Raw data:
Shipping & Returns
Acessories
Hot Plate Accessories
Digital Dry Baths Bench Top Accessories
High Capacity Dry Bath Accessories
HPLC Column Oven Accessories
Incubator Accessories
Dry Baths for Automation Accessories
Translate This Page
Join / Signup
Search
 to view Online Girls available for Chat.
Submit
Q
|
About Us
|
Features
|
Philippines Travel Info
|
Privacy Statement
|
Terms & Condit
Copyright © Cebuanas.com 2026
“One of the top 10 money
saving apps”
---
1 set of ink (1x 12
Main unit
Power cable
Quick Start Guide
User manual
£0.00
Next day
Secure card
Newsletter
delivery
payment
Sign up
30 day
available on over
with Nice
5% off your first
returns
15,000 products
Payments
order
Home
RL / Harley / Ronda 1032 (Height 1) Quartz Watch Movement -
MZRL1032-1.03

Exercise: Give the count of lines in the listing where the word "Accessories" occurs, with no further words.

Solution to the exercise: 6